Derby pomiędzy Treflem Sopot i Asseco Gdynia zainaugurują w Trójmieście nowy sezon rozgrywek ekstraklasy koszykarzy. Kiedyś te zespoły walczyły w finale o mistrzostwo Polski, teraz awans sopocian czy gdynian do play-off będzie sukcesem.
Obydwa zespoły weszły w nowy sezon… świętując 20 lecie istnienia, niestety „rozwód”, sprzed kilku lat nadal wzbudza emocje, zamiast refleksji, że tak oto przestaliśmy być potęgą w męskiej koszykówce.
W sobotę o 13:00 w Ergo Arenie sopocianie podejmą gdynian. Będzie to jedno z niewielu spotkań jakie żółto-czarni rozegrają na granicy Sopotu i Gdańska. Większość gier zaplanowano w Hali 10-lecia, co jest elementem oszczędnościowym. Jak już pisaliśmy wcześniej nadchodzący sezon dla Trefla będzie ciężki. Dobrze choć, że władze klubu oficjalnie zapowiadają, że poprawa kondycji finansowej będzie stawiana przed wynikiem sportowym, co sprawia, że nie będzie niepotrzebnego ciśnienia na wynik. - Trefl Sopot to z jednej strony 20 lat historii i wielkie zobowiązanie dla nas wszystkich, a z drugiej twarde realia, z którymi musimy się zmagać. Z pełną odpowiedzialnością mogę powiedzieć, że udało się uporządkować sprawy finansowe klubu. Trefl Sopot posiada zobowiązania, ale są one uporządkowane i realizowane według ustalonych z wierzycielami harmonogramów. Na dzień dzisiejszy nie mamy już praktycznie zobowiązań dotyczących zawodników z poprzedniego sezonu. Z mojego punktu widzenia sytuacja jest zdecydowanie lepsza i dzięki ciężkiej pracy uczyniliśmy pierwsze kroki w stronę odbudowania wiarygodności klubu – przyznał prezes Trefla Sopot Roman Szczepan Kniter. Włodarz klubu z Sopotu dodał również, że budżet drużyny jest już zbilansowany w 90 procentach zaś - główny cel sportowy na sezon 2015/2016 to, przypomnę, odpowiednia postawa na boisku, czyli walka, zaangażowanie i ambicja – przypomniał. Borykający się z trudna rzeczywistością finansową koszykarski Trefl będzie musiał sobie poradzić bej jednego z dotychczasowych poważnych sponsorów, na kilka tygodni przed startem ligi ze wspierania pierwszego zespołu wycofała się Grupa Lotos S.A.
• • • •
• Zadania do wykonania:
#1 Która firma według fragmentu strony wycofała się ze wspierania pierwszego zespołu Trefla na kilka tygodni przed startem ligi?
#2 Przepisz wiernie wpisy od ich początku aż po wiersz zawierający „আদিক্ষেত্ৰত”, łącznie z tym wierszem.
Fragment strony i wpisy to dwa odrębne materiały.

• Dane w ćwiczeniu:
• • • •
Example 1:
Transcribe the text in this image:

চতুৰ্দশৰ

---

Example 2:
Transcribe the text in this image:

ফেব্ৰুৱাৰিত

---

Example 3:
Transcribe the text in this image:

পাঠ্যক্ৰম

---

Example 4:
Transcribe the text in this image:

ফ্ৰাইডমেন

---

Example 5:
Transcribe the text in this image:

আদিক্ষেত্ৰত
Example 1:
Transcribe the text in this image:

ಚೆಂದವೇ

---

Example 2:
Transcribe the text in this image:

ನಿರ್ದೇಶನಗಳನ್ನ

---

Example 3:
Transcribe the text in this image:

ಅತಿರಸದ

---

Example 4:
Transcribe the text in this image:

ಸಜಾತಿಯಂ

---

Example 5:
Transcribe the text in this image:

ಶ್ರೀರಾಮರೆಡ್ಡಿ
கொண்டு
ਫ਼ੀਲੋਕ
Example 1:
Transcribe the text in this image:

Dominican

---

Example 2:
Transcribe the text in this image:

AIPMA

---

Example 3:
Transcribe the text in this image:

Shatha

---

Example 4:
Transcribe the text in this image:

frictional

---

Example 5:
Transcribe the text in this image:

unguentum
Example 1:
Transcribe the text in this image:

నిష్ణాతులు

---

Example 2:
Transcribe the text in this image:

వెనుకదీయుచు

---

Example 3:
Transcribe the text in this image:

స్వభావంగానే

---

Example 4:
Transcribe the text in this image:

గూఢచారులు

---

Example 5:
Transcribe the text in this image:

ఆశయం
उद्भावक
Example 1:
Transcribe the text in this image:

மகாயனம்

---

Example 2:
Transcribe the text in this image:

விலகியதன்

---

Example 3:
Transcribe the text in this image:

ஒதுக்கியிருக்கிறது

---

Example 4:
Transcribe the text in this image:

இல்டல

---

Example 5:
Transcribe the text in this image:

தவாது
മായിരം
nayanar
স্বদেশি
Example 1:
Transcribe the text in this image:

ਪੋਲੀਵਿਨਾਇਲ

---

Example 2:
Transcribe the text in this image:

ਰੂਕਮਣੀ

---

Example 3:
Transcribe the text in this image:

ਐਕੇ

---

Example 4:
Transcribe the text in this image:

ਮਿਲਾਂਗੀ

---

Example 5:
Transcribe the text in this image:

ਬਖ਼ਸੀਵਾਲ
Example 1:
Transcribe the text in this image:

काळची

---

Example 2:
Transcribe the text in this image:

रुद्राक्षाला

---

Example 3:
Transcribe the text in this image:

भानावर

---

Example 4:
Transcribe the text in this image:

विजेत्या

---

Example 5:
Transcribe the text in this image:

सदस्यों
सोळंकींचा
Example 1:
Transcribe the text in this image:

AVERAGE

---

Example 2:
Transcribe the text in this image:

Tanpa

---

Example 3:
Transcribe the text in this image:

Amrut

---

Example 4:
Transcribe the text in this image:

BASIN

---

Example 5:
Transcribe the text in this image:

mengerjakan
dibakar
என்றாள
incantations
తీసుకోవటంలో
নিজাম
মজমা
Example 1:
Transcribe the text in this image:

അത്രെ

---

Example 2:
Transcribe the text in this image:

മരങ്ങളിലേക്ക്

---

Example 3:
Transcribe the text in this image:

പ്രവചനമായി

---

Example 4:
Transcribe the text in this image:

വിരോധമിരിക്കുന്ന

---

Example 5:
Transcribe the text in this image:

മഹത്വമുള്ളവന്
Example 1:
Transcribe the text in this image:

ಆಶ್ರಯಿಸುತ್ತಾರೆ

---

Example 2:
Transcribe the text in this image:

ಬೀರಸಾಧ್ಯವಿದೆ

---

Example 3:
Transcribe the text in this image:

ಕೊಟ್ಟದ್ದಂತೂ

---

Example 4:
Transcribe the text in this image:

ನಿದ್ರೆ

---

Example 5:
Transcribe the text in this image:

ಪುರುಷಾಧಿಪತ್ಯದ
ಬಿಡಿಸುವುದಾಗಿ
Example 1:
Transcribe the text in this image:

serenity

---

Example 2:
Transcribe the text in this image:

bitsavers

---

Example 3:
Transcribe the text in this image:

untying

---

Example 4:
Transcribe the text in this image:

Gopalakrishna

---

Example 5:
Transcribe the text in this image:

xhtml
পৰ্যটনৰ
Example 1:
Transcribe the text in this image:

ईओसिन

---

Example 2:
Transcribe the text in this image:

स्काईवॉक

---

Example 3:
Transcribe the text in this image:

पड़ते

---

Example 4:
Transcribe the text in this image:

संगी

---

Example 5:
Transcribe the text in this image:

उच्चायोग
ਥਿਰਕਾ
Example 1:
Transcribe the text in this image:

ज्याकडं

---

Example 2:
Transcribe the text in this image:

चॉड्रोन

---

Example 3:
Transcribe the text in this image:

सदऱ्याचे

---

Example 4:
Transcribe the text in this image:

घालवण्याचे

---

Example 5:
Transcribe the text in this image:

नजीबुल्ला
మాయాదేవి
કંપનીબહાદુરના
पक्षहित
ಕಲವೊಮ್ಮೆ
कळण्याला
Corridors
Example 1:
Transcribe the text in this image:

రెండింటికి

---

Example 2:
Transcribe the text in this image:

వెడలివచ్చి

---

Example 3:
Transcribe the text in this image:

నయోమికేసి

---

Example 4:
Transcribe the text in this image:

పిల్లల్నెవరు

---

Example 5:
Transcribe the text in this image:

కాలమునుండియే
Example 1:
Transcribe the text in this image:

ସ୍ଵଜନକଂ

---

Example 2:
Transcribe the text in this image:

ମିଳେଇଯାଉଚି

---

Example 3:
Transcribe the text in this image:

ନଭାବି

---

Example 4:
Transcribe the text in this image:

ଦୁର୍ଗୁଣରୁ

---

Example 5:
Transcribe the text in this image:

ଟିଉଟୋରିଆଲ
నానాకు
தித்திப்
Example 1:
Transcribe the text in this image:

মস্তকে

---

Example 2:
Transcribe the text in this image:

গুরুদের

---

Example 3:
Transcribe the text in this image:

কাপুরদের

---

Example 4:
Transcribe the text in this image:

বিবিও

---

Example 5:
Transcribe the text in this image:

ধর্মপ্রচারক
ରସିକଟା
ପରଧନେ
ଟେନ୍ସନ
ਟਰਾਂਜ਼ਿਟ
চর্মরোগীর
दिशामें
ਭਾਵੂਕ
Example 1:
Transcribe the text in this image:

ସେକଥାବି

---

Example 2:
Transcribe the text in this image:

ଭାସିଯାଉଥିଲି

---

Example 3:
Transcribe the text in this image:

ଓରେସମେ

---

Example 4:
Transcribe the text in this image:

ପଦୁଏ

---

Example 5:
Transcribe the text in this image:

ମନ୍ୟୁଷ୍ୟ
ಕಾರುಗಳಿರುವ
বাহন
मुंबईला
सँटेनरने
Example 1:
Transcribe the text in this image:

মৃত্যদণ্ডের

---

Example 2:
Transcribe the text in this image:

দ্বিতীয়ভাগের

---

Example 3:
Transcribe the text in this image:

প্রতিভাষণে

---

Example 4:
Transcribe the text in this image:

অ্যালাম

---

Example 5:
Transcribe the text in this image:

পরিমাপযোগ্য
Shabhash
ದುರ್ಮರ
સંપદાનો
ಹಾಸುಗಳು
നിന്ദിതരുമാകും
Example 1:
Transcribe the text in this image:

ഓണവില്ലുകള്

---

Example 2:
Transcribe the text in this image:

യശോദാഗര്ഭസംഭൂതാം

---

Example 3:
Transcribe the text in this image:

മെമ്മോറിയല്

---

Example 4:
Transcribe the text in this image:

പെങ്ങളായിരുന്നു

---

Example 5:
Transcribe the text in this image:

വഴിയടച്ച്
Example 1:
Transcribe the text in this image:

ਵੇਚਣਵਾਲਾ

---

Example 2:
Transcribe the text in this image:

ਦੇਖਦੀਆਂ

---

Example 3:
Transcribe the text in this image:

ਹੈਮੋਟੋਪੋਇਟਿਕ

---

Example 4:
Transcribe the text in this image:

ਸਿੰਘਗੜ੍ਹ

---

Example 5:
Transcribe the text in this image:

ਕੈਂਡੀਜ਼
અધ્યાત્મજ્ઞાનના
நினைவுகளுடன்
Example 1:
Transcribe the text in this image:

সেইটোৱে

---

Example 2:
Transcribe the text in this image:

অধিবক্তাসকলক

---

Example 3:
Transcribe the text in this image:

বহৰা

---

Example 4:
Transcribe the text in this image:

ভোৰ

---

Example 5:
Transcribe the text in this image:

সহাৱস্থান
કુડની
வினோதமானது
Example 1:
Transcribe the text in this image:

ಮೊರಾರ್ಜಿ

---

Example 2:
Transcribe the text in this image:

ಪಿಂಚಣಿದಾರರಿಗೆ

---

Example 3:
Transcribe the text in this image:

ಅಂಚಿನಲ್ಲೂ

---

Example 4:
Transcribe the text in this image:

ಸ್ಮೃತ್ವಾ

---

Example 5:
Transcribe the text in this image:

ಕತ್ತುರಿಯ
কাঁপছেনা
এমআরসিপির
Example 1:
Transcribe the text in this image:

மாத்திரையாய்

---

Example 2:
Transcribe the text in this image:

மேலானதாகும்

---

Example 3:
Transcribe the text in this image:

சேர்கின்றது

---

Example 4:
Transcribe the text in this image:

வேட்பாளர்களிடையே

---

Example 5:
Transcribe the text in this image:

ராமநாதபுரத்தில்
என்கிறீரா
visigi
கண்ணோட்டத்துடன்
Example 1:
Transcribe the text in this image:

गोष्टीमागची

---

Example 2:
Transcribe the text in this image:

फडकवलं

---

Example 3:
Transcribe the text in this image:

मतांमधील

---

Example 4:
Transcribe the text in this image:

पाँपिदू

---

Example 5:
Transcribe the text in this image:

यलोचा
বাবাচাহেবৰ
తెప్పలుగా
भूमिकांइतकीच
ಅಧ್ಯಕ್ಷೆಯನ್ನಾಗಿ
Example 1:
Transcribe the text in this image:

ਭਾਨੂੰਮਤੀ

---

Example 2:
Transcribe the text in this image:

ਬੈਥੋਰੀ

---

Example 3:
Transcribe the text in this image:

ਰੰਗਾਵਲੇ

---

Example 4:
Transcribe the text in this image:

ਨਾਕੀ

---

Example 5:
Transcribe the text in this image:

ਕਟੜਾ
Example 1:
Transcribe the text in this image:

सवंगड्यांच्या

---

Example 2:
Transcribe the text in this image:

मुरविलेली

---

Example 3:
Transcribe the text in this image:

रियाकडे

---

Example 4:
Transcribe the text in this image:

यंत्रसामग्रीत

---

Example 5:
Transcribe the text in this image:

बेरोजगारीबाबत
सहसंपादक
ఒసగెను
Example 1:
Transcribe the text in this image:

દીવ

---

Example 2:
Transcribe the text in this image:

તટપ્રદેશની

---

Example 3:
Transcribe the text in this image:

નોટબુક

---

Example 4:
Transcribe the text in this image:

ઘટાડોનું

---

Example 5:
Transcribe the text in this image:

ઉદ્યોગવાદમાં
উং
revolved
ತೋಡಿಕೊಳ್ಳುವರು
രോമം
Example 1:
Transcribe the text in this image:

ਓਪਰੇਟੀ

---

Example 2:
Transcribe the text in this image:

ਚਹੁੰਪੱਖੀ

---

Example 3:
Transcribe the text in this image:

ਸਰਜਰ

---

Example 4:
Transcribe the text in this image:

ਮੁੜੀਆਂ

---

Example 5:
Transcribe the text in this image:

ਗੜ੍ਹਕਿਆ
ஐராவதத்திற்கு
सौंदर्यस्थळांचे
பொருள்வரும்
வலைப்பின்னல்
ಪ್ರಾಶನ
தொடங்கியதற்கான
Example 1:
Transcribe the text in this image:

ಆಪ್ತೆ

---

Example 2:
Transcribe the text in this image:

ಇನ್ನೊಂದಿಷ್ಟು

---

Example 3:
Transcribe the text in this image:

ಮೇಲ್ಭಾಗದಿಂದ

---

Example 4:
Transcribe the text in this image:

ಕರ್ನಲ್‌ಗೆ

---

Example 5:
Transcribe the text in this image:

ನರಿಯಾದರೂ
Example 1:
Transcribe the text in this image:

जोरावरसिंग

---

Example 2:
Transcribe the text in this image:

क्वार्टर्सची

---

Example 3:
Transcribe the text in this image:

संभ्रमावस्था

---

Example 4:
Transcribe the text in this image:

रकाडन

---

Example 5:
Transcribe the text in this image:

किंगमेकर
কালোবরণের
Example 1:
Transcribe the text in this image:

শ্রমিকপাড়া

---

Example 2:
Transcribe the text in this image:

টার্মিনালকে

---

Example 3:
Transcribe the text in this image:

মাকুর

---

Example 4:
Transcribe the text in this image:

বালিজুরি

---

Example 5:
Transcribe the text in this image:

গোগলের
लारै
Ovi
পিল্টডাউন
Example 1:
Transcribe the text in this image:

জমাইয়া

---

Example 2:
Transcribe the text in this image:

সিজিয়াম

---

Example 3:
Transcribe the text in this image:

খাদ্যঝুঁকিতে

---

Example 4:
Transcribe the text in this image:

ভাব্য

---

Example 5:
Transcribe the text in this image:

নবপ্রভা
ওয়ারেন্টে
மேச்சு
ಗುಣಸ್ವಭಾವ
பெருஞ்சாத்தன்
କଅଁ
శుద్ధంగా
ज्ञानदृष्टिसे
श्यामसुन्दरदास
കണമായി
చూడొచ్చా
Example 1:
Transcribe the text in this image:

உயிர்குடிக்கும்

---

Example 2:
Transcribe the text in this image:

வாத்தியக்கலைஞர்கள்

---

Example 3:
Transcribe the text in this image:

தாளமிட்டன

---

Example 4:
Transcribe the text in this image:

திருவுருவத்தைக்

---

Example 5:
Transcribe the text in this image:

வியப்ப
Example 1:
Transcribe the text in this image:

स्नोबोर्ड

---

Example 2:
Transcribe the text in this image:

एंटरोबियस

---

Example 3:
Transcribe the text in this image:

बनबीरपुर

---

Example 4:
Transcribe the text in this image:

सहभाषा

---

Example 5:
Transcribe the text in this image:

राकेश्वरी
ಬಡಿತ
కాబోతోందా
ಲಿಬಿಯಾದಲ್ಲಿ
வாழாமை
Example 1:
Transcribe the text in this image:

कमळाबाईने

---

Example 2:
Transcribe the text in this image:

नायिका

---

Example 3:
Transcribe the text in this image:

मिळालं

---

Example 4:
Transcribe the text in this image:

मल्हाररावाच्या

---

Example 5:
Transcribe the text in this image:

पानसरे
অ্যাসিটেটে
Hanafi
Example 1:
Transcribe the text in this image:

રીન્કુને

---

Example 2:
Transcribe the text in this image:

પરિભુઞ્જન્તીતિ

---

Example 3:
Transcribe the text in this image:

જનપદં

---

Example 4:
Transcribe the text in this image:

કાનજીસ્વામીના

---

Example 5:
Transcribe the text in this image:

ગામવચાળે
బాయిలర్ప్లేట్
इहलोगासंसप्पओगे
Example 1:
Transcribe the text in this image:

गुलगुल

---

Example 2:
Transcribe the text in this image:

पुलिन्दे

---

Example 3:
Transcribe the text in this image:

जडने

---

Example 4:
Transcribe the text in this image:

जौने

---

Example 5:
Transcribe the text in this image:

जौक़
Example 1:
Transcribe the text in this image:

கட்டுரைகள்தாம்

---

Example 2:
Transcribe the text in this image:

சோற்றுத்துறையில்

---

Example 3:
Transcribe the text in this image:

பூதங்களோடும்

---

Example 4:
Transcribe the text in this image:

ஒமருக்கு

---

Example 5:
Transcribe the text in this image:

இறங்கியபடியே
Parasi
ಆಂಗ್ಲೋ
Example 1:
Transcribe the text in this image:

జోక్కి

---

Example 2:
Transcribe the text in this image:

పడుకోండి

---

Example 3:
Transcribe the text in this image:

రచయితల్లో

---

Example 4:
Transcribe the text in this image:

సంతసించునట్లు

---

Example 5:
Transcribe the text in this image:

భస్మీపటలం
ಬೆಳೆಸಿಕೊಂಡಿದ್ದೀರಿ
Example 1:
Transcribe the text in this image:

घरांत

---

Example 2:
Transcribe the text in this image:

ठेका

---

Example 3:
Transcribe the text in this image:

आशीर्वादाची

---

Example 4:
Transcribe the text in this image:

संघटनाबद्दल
• • • •
• Odpowiedzi do zadań:
#1 Grupa Lotos S.A.

#2
Example 1:
Transcribe the text in this image:

চতুৰ্দশৰ

---

Example 2:
Transcribe the text in this image:

ফেব্ৰুৱাৰিত

---

Example 3:
Transcribe the text in this image:

পাঠ্যক্ৰম

---

Example 4:
Transcribe the text in this image:

ফ্ৰাইডমেন

---

Example 5:
Transcribe the text in this image:

আদিক্ষেত্ৰত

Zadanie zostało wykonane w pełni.